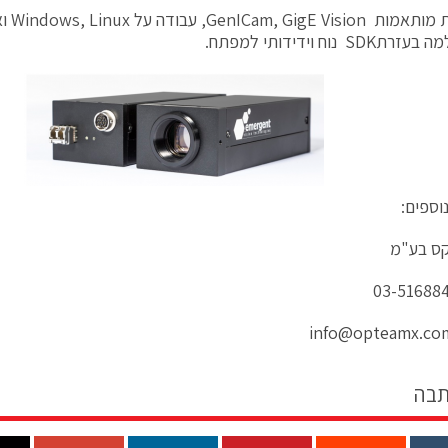
המצלמו
S נוח וידידותי למפתח.
וספים:
קס בע"מ
info@opteamx.co
תבה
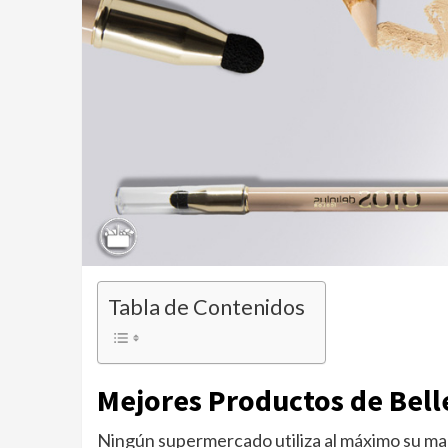
Tabla de Contenidos
Mejores Productos de Bel
Ningún supermercado utiliza al máximo su m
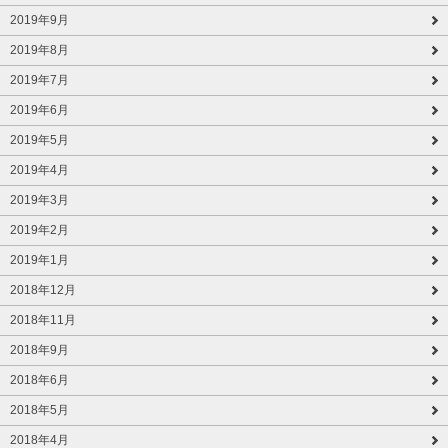
2019年9月
2019年8月
2019年7月
2019年6月
2019年5月
2019年4月
2019年3月
2019年2月
2019年1月
2018年12月
2018年11月
2018年9月
2018年6月
2018年5月
2018年4月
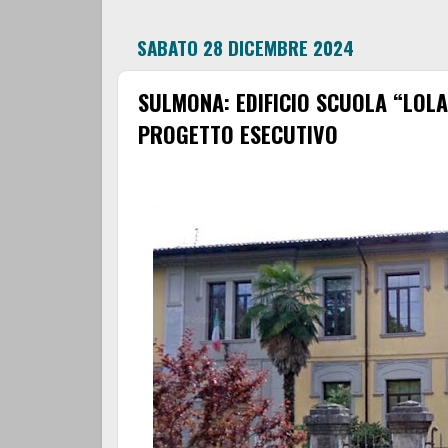
SABATO 28 DICEMBRE 2024
SULMONA: EDIFICIO SCUOLA “LOLA
PROGETTO ESECUTIVO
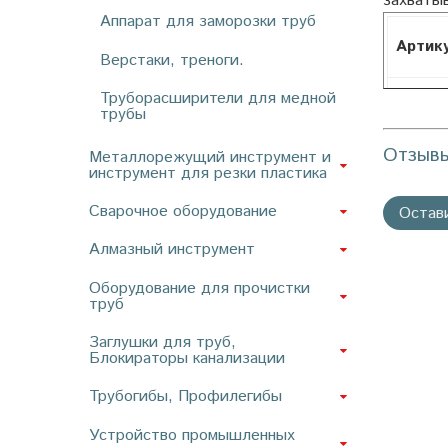
захваты
Аппарат для заморозки труб
Артик
Верстаки, треноги.
03400
Труборасширители для медной
трубы
Отзыв
Металлорежущий инструмент и
инструмент для резки пластика
Сварочное оборудование
Остав
Алмазный инструмент
Оборудование для прочистки
труб
Заглушки для труб,
Блокираторы канализации
Трубогибы, Профилегибы
Устройство промышленных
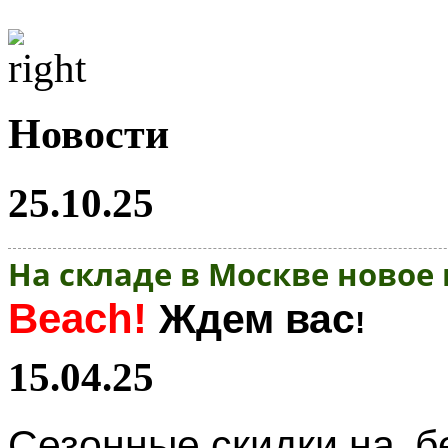
Новости
25.10.25
На складе в Москве новое
Beach!
Ждем вас
!
15.04.25
Сезонные скидки на
б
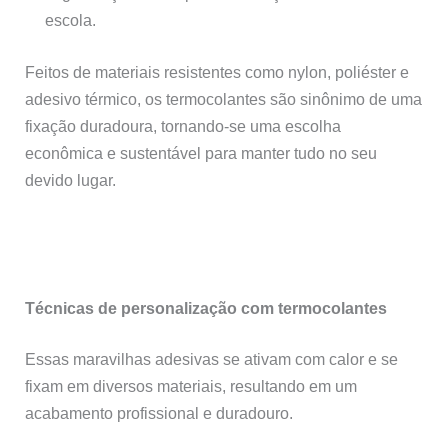
escola.
Feitos de materiais resistentes como nylon, poliéster e
adesivo térmico, os termocolantes são sinônimo de uma
fixação duradoura, tornando-se uma escolha
econômica e sustentável para manter tudo no seu
devido lugar.
Técnicas de personalização com termocolantes
Essas maravilhas adesivas se ativam com calor e se
fixam em diversos materiais, resultando em um
acabamento profissional e duradouro.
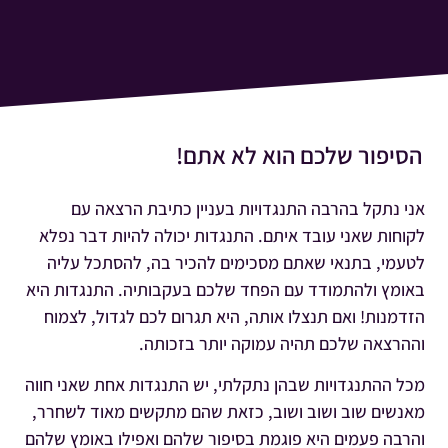
הסיפור שלכם הוא לא אתם!
אני נתקל בהרבה התנגדויות בעניין כתיבת הרצאה עם
לקוחות שאני עובד איתם. התנגדות יכולה להיות דבר נפלא
לטעמי, בתנאי שאתם מסכימים להכיר בה, להסתכל עליה
באומץ ולהתמודד עם הפחד שלכם בעקבותיה. התנגדות היא
הזדמנות! ואם תנצלו אותה, היא תגרום לכם לגדול, לצמוח
וההרצאה שלכם תהיה עמוקה יותר בזכותה.
מכל ההתנגדויות שבהן נתקלתי, יש התנגדות אחת שאני חווה
מאנשים שוב ושוב ושוב, כזאת שהם מתקשים מאוד לשחרר,
והרבה פעמים היא פוגמת בסיפור שלהם ואפילו באומץ שלהם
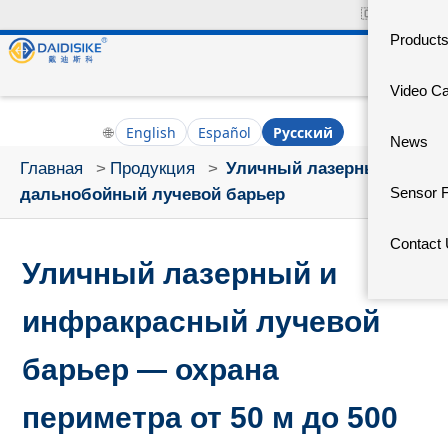
🇨🇳
中文官网
Product
Video C
🌐
English
Español
Русский
News
Главная
>
Продукция
>
Уличный лазерный
Sensor 
дальнобойный лучевой барьер
Contact
Уличный лазерный и
инфракрасный лучевой
барьер — охрана
периметра от 50 м до 500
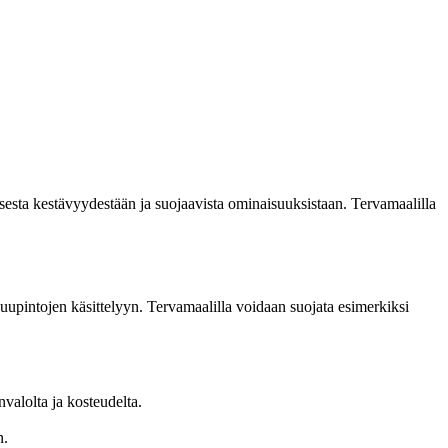
isesta kestävyydestään ja suojaavista ominaisuuksistaan. Tervamaalilla
puupintojen käsittelyyn. Tervamaalilla voidaan suojata esimerkiksi
valolta ja kosteudelta.
n.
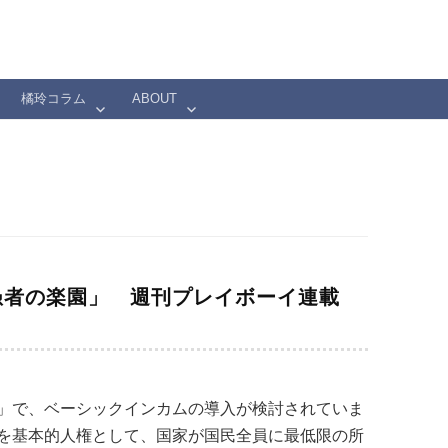
橘玲コラム
ABOUT
愚者の楽園」 週刊プレイボーイ連載
」で、ベーシックインカムの導入が検討されていま
を基本的人権として、国家が国民全員に最低限の所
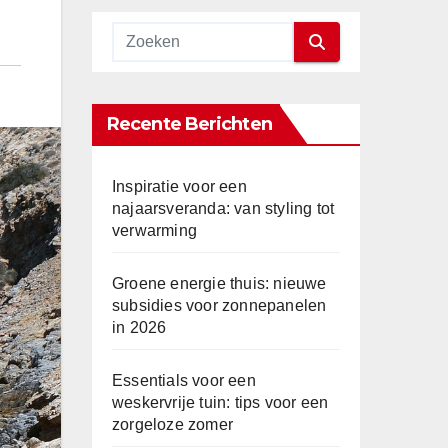
Recente Berichten
Inspiratie voor een
najaarsveranda: van styling tot
verwarming
Groene energie thuis: nieuwe
subsidies voor zonnepanelen
in 2026
Essentials voor een
weskervrije tuin: tips voor een
zorgeloze zomer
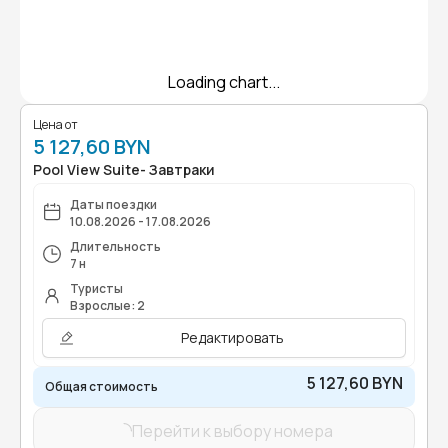
Loading chart...
Цена от
5 127,60 BYN
Pool View Suite- Завтраки
Даты поездки
10.08.2026 - 17.08.2026
Длительность
7 н
Туристы
Взрослые: 2
Редактировать
5 127,60 BYN
Общая стоимость
Перейти к выбору номера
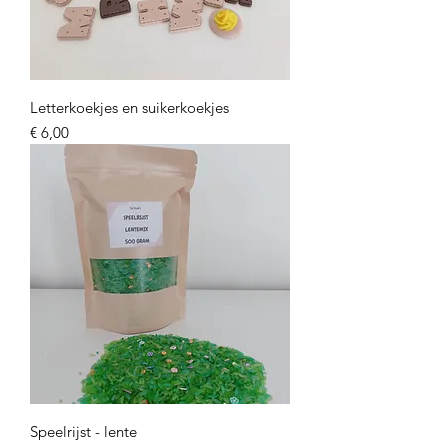
Letterkoekjes en suikerkoekjes
Prijs
€ 6,00
Speelrijst - lente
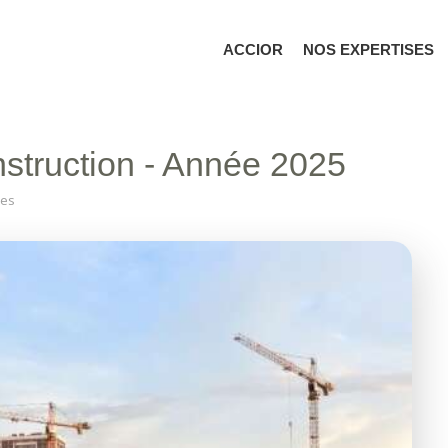
ACCIOR
NOS EXPERTISES
nstruction - Année 2025
les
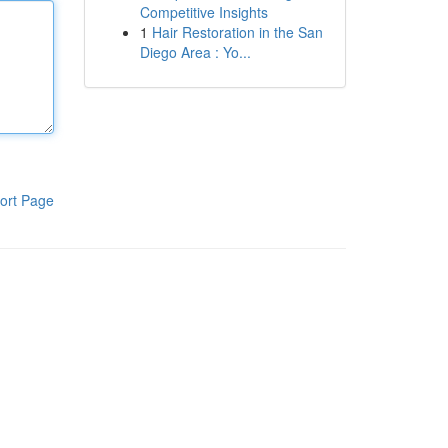
Competitive Insights
1
Hair Restoration in the San
Diego Area : Yo...
ort Page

- [Work to complete] In the material above, one part opens with the line containing "adesivo térmico, os" and closes with the line containing "isesta kestävyydestään ja". Write out that part exactly and skip its pictures.

- [Output for this task]
adesivo térmico, os termocolantes são sinônimo de uma
fixação duradoura, tornando-se uma escolha
econômica e sustentável para manter tudo no seu
devido lugar.
Técnicas de personalização com termocolantes
Essas maravilhas adesivas se ativam com calor e se
fixam em diversos materiais, resultando em um
acabamento profissional e duradouro.
הסיפור שלכם הוא לא אתם!
אני נתקל בהרבה התנגדויות בעניין כתיבת הרצאה עם
לקוחות שאני עובד איתם. התנגדות יכולה להיות דבר נפלא
לטעמי, בתנאי שאתם מסכימים להכיר בה, להסתכל עליה
באומץ ולהתמודד עם הפחד שלכם בעקבותיה. התנגדות היא
הזדמנות! ואם תנצלו אותה, היא תגרום לכם לגדול, לצמוח
וההרצאה שלכם תהיה עמוקה יותר בזכותה.
מכל ההתנגדויות שבהן נתקלתי, יש התנגדות אחת שאני חווה
מאנשים שוב ושוב ושוב, כזאת שהם מתקשים מאוד לשחרר,
והרבה פעמים היא פוגמת בסיפור שלהם ואפילו באומץ שלהם
🇨🇳
中文官网
Product
Video C
🌐
English
Español
Русский
News
Главная
>
Продукция
>
Уличный лазерный
Sensor 
дальнобойный лучевой барьер
Contact
Уличный лазерный и
инфракрасный лучевой
барьер — охрана
периметра от 50 м до 500
isesta kestävyydestään ja suojaavista ominaisuuksistaan. Tervamaalilla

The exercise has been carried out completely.